Selected excerpt:

Opponents argue that the three main factors affecting postoperative anastomotic leakage are poor anastomotic blood supply, excessive tension, and poor local condition of the intestinal tract. The causes of these factors include: diabetes mellitus, anemia, hypoalbuminemia, use of targeted drugs, long-term smoking history, failure to preserve the left colic artery during surgery, injury to the marginal arterial arcade, anastomotic site too close to the anus, preoperative presence of intestinal obstruction, adequacy of bowel preparation, preoperative administration of neoadjuvant therapy, etc. Prophylactic stoma has little impact on the abovementioned causes; meanwhile, prophylactic ileostomy does not affect the mobilization of the left colon and sigmoid colon, and thus has no significant association with anastomotic tension [37].

Actions to take:
(1) Can you reproduce the passage on anastomotic leakage from "Opponents argue that" through "anastomotic tension [37]."?
(2) Answer these questions on the passage on anastomotic leakage:
(a) What are the three main factors that opponents say affect postoperative anastomotic leakage?
(b) Which artery does the passage say is sometimes not preserved during surgery?
(c) According to the last sentence, what does prophylactic ileostomy not affect?
(3) How would you render this sentence from the passage on anastomotic leakage in Spanish: "Opponents argue that the three main factors affecting postoperative anastomotic leakage are poor anastomotic blood supply, excessive tension, and poor local condition of the intestinal tract."

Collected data
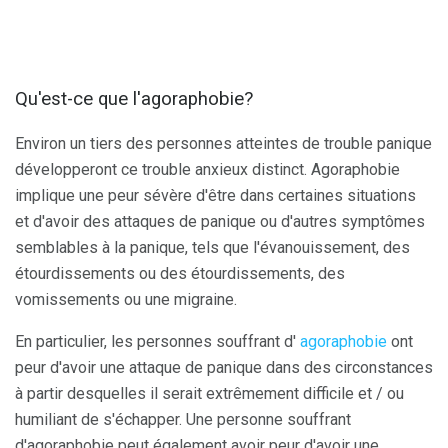
Qu'est-ce que l'agoraphobie?
Environ un tiers des personnes atteintes de trouble panique
développeront ce trouble anxieux distinct. Agoraphobie
implique une peur sévère d'être dans certaines situations
et d'avoir des attaques de panique ou d'autres symptômes
semblables à la panique, tels que l'évanouissement, des
étourdissements ou des étourdissements, des
vomissements ou une migraine.
En particulier, les personnes souffrant d'
agoraphobie
ont
peur d'avoir une attaque de panique dans des circonstances
à partir desquelles il serait extrêmement difficile et / ou
humiliant de s'échapper. Une personne souffrant
d'agoraphobie peut également avoir peur d'avoir une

Answers:
(1)
Opponents argue that the three main factors affecting postoperative anastomotic leakage are poor anastomotic blood supply, excessive tension, and poor local condition of the intestinal tract. The causes of these factors include: diabetes mellitus, anemia, hypoalbuminemia, use of targeted drugs, long-term smoking history, failure to preserve the left colic artery during surgery, injury to the marginal arterial arcade, anastomotic site too close to the anus, preoperative presence of intestinal obstruction, adequacy of bowel preparation, preoperative administration of neoadjuvant therapy, etc. Prophylactic stoma has little impact on the abovementioned causes; meanwhile, prophylactic ileostomy does not affect the mobilization of the left colon and sigmoid colon, and thus has no significant association with anastomotic tension [37].

(2)
(a) Poor anastomotic blood supply, excessive tension, and poor local condition of the intestinal tract.
(b) The left colic artery.
(c) The mobilization of the left colon and sigmoid colon.

(3) Los opositores sostienen que los tres factores principales que afectan la fuga anastomótica posoperatoria son la irrigación sanguínea deficiente de la anastomosis, la tensión excesiva y el mal estado local del tracto intestinal.